Jo se frotta le crâne
- Franchement, ce retournement de situation qu'on n'aurait pas vu venir là. C'est dommage pour le pauvre Thomas, on peut le comprendre, mais avec sa bêtise, il va croupir en prison pendant des années et ne verra pas sa fille grandir.
Henry ajouta d'un air peu convaincu
- Au moins, si le juge donne la part aux héritiers, sa femme devrait pouvoir survivre sans son mari pendant un temps. Ça ne va pas être ça qui va manquer.
Gates les regarda avec les bras croisés. Elle se demandait si pendant toute l'affaire, ils n'avaient fait qu'ignorer le monde autour d'eux. Ils parlaient littéralement comme si elle n'était pas là.
Hanson lui avait touché deux mots du fait qu'il n'avait été bon qu'à tenir la chandelle pendant toute cette affaire ou presque.
Elle secoua la tête et soupira
- Bon allez ! Sortez-moi de là. Ouste ! Bon travail, comme toujours, mais je ne vais pas vous donner une médaille. Allez, allez. Faites-moi de l'air.
Jo tira Henry par le bras, sans qu'ils n'aient de demander leur reste. Ils tombèrent nez à nez avec Mike et Lucas qui leur faisaient des petits regards sous-entendus.
- Quoi encore ? – cria Jo, sur la défensive.
Les deux amis continuaient de faire des petits sourires. Henry soupira. Ils étaient encore constamment en train de faire des paris. Cela allait de soi.
- Rien du tout – répondirent-ils d'une seule et même voix.
Jo secoua la tête. Bande de bras cassés.
- Bon eh bien dans ce cas, si ça ne dérange personne, on va débarrasser le plancher. Vous traînez vachement ensemble maintenant tous les deux, mais ça fait plaisir à voir. Allez, bonne soirée.

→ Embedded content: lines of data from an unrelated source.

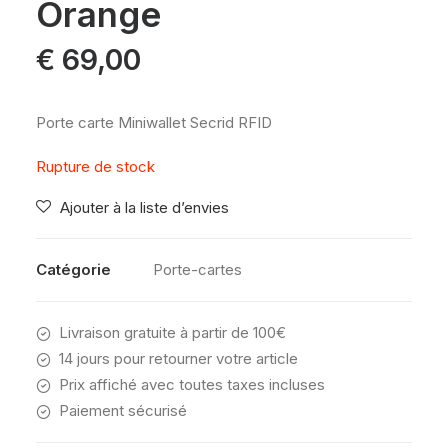
Orange
€
69,00
Porte carte Miniwallet Secrid RFID
Rupture de stock
Ajouter à la liste d’envies
Catégorie
Porte-cartes
Livraison gratuite à partir de 100€
14 jours pour retourner votre article
Prix affiché avec toutes taxes incluses
Paiement sécurisé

Henry ne put protester que Jo lui fit signe de la suivre avant qu'ils ne soient encore mis dans l'embarras.
L'affaire fut donc résolue et la leçon de morale qu'il fallait tirer de cette histoire était que littéralement, l'argent ne faisait vraiment pas le bonheur.
Author's note: Vous avez surement remarqué que j'ai remis mes chapitres dans un ordre normal, parce que je commençais à être tannée de toujours écrire 1. quelque chose, etc etc lol. Donc je laisse normalement mais à chaque changement d'affaire, j'écrirais le titre du chapitre avant le commencement :). Ça ne change rien au nombre que moi j'ai prévu qui est de 18 sur mon traitement de texte. Faites juste penser que tout ceci ne sont que des épisodes que je suis obligée de diviser.